PARIS: Le budget de l'Etat pour 2026, dont la quasi-totalité a été validée jeudi par le Conseil constitutionnel, a été promulgué vendredi au Journal officiel, marquant le point final de plus de quatre mois de feuilleton parlementaire et de débats houleux.

Le texte avait été adopté définitivement par le Parlement le 2 février après le rejet des motions de censure consécutives à un ultime 49.3 utilisé par le gouvernement.

Cette promulgation met fin à la loi spéciale qui reconduisait temporairement le budget 2025 et avait été votée fin décembre faute d'accord parlementaire pour assurer la continuité de l’État.

C'est le deuxième budget de l'État consécutif adopté à la suite d'un difficile compromis, dans un paysage politique très fracturé depuis la dissolution de l'Assemblée nationale décidée par le président Emmanuel Macron en 2024.

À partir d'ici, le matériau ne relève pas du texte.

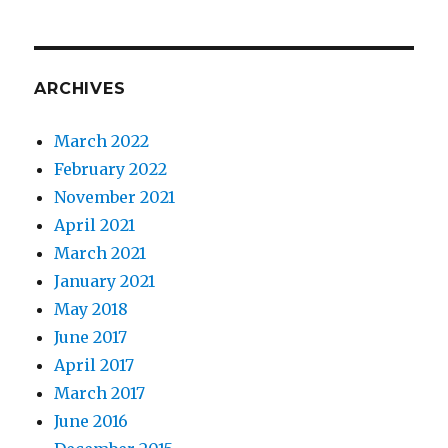
the
subjec
of
Yellow
ARCHIVES
March 2022
February 2022
November 2021
April 2021
March 2021
January 2021
May 2018
June 2017
April 2017
March 2017
June 2016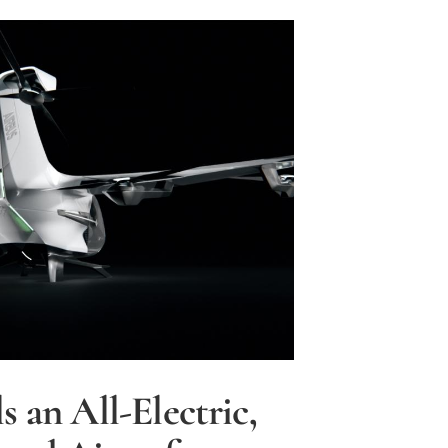
ted
s an All-Electric,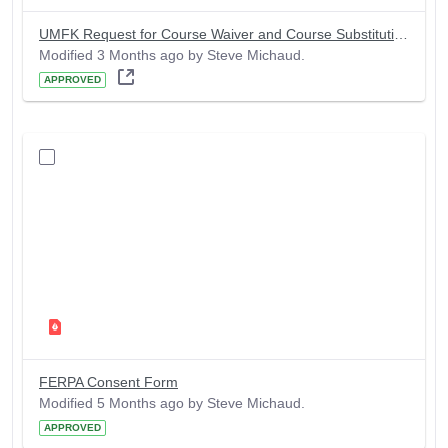
UMFK Request for Course Waiver and Course Substitution Form
Modified 3 Months ago by Steve Michaud.
APPROVED
FERPA Consent Form
Modified 5 Months ago by Steve Michaud.
APPROVED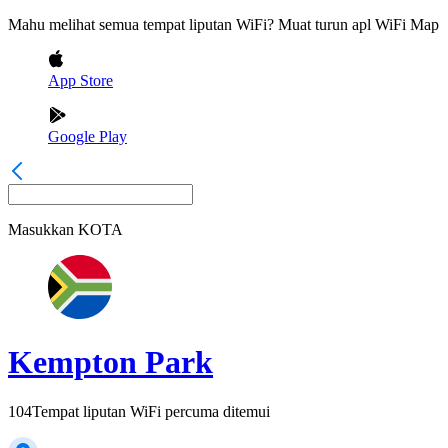
Mahu melihat semua tempat liputan WiFi? Muat turun apl WiFi Map
App Store
Google Play
Masukkan
KOTA
Kempton Park
104
Tempat liputan WiFi percuma ditemui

Pour y parvenir, le Premier ministre Sébastien Lecornu a dû accepter d'importantes concessions en direction de la gauche et renier sa promesse de ne pas passer en force en engageant la responsabilité du gouvernement. Il aura finalement dégainé trois 49.3.

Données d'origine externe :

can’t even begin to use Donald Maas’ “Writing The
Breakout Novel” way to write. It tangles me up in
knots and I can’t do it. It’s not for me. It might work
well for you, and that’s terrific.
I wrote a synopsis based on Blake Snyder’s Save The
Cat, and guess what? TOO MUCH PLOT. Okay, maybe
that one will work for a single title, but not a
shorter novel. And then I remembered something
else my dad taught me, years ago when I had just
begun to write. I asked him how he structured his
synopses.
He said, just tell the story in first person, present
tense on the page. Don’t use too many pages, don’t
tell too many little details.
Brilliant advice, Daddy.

Ce budget adopté prévoit de réduire le déficit public à 5% du PIB en 2026, contre 5,4% en 2025. Il visait 4,7% dans sa copie initiale.

Côté impôts, le gouvernement a plaidé la stabilité du cadre fiscal, même si les entreprises peuvent regretter plusieurs hausses d'impôts par rapport à la version initiale.

Le budget entérine aussi des coupes sélectives dans les dépenses. Les crédits de la défense augmentent de 6,5 milliards, quand d'autres missions voient leur budget stagner voire diminuer, hors ministères régaliens.